A subterranean project on a far larger scale was the subject of our next day’s activity: a cruise on the Panama Canal. Departing from the small town of Gamboa, we spent the next four hours cruising the waterway that took 10 years to construct, linking the Atlantic and the Caribbean in a series of locks and lakes. Our vessel, the Panama Queen, was a three-deck tourist boat that makes the journey in anywhere from four to six hours, depending on canal traffic. The cruise includes two sets of locks before docking at the Amador Causeway where we headed off on a guided tour of Panama City, once again with Robert, who had picked us up at the airport.
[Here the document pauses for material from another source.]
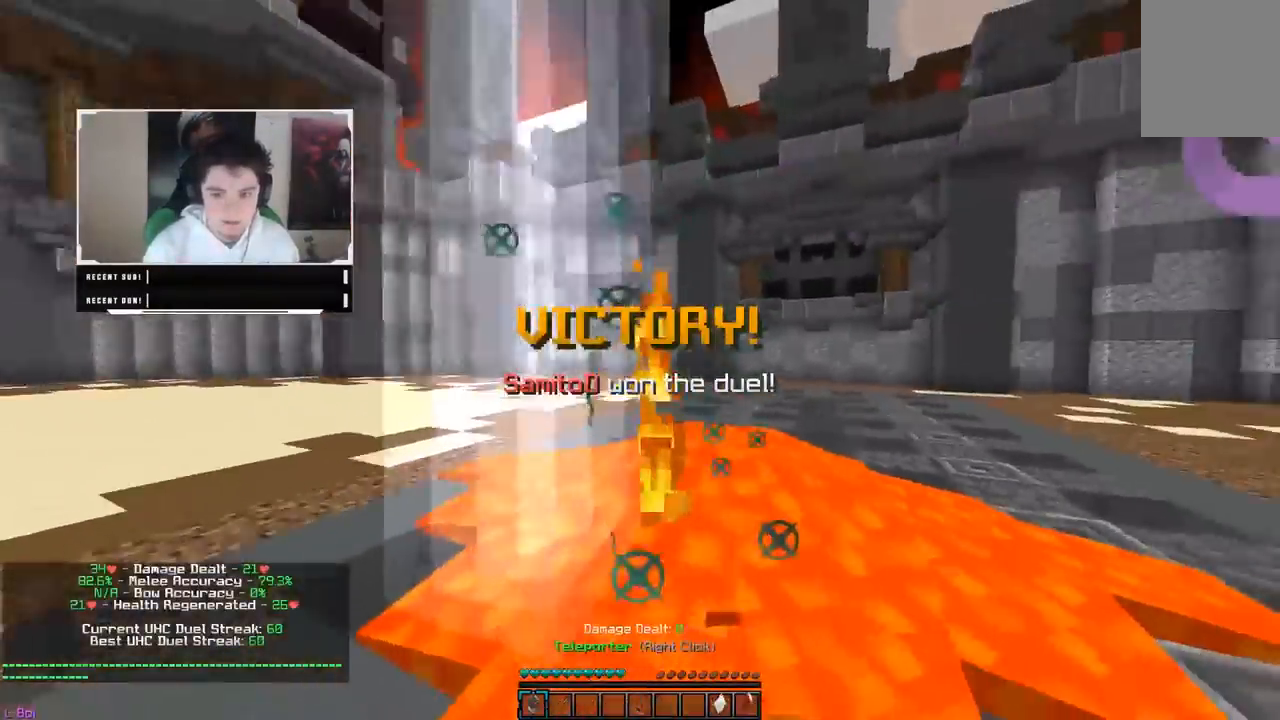
{"keys": ["a", "w"], "mouse": [], "events": [[150, "mouse_left", "up"], [183, "w", "down"]]}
For the next two hours, Robert pointed out landmarks in the oldest portions of the city, the 16th century Panama Viejo known as the first city on the West coast of the Americas.
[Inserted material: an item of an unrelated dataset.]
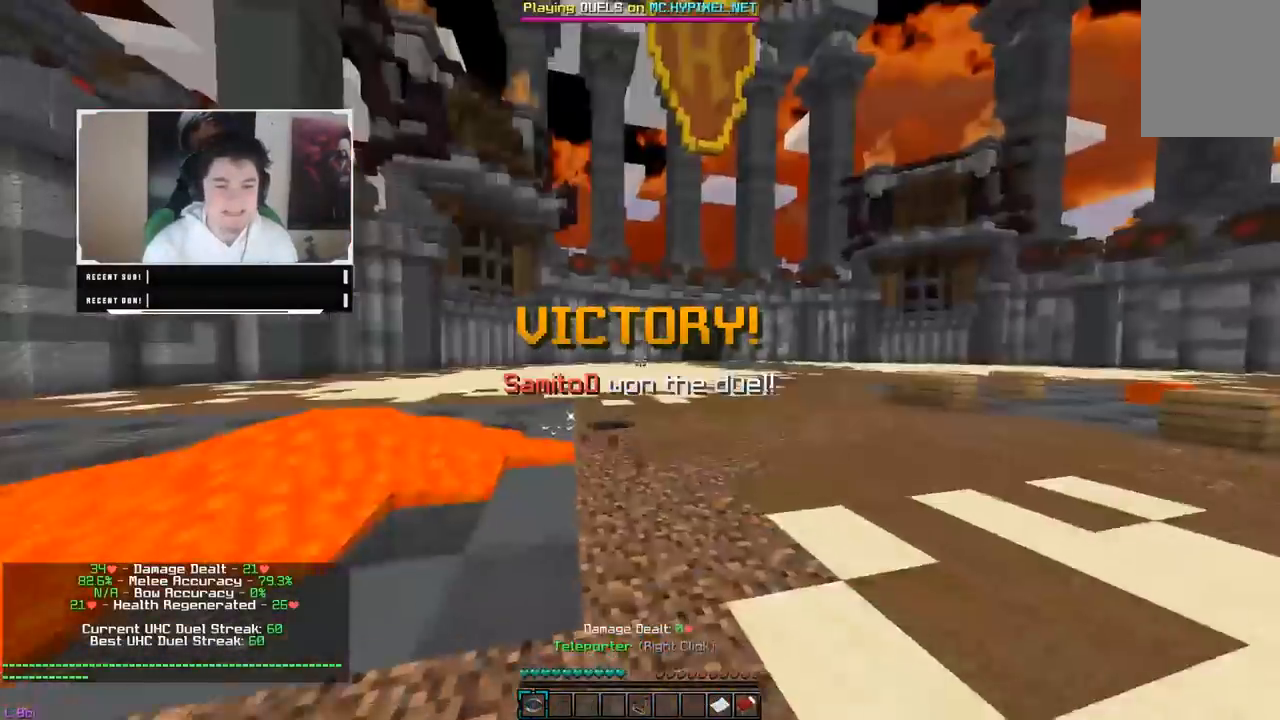
{"keys": ["w"], "mouse": [], "events": [[433, "a", "up"]]}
But it was two modern accomplishments—the Panama Canal and the Bridge of the Americas—that were the highlights at dinner Saturday night. We dined al fresco at Café Barko, an excellent seafood restaurant overlooking the end of the Panama Canal and the bridge, illuminated by evening lights.

Sunday

But we found that the best had been saved for last. On Sunday, we were headed to an Embera Indian village, led by another expert guide, Ian, a former park ranger in the US and now a naturalist offering trips for Gamboa Tours. About 45 Embera residents live in the Tusipino (“Village of the Wild Pheasant”), located deep within the Chagres National Park. This was no ordinary tourist stop, however; our trip took one hour by car then half an hour by dugout canoe upriver to a remote area of the forest.

When we parked and moved to the canoe, we picked up our Embera guide, Mecha. Leaving the pavement behind, we headed upriver, trading in the sounds of the street for exotic bird calls. Eventually we pulled in and hiked for about half an hour to a cascading waterfall and a welcome dip in the cool waters.
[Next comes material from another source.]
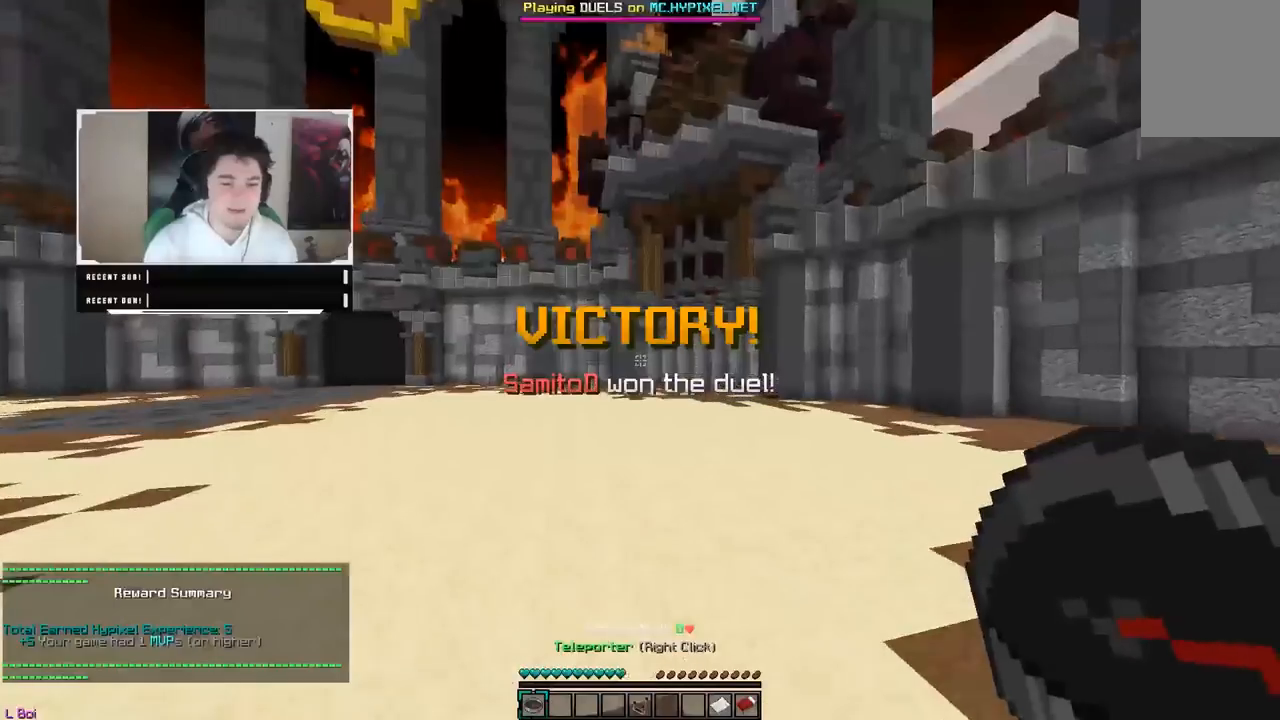
{"keys": ["w"], "mouse": [], "events": []}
Between the hiking and the swimming, we were ready for lunch and one awaited us back at the village. Mecha’s family was preparing a lunch of tilapia fish, plantains, and fresh fruit in an open-air hut raised above the jungle floor to keep out insects and animals. When we reached the village, another group of five or six travelers was also in the hut, ready for lunch and the program ahead.

After lunch, the Embera explained more about their musical instruments, their village, and their handicrafts, made by the women from the local palm and dyed with native plants. Soon we were headed to an open-air dance area where the residents performed several of their healing dances: the bee, the jaguar, and the pelican dances, each designed for very specific healing needs.

After the dance, it was shopping time and we had a chance to purchase a mask and Paris got a temporary tattoo made with local plants. The Embera, both men and women, are heavily covered in the temporary tattoos which last about 10 days.

Soon we were leaving the friendly village and headed back for our last night at Gamboa. We had an early departure the next day from Panama City so it would be an early night for us. As we sat out at sunset in the hammock of our Gamboa Resort balcony, watching the last rays of light on the river, we could see the round-bodied agouti (similar to an overgrown guinea pig) scurrying around the grounds looking for one last snack. The howler monkeys were hooting in the distance, disturbed by the rumble of thunder. It really was paradise.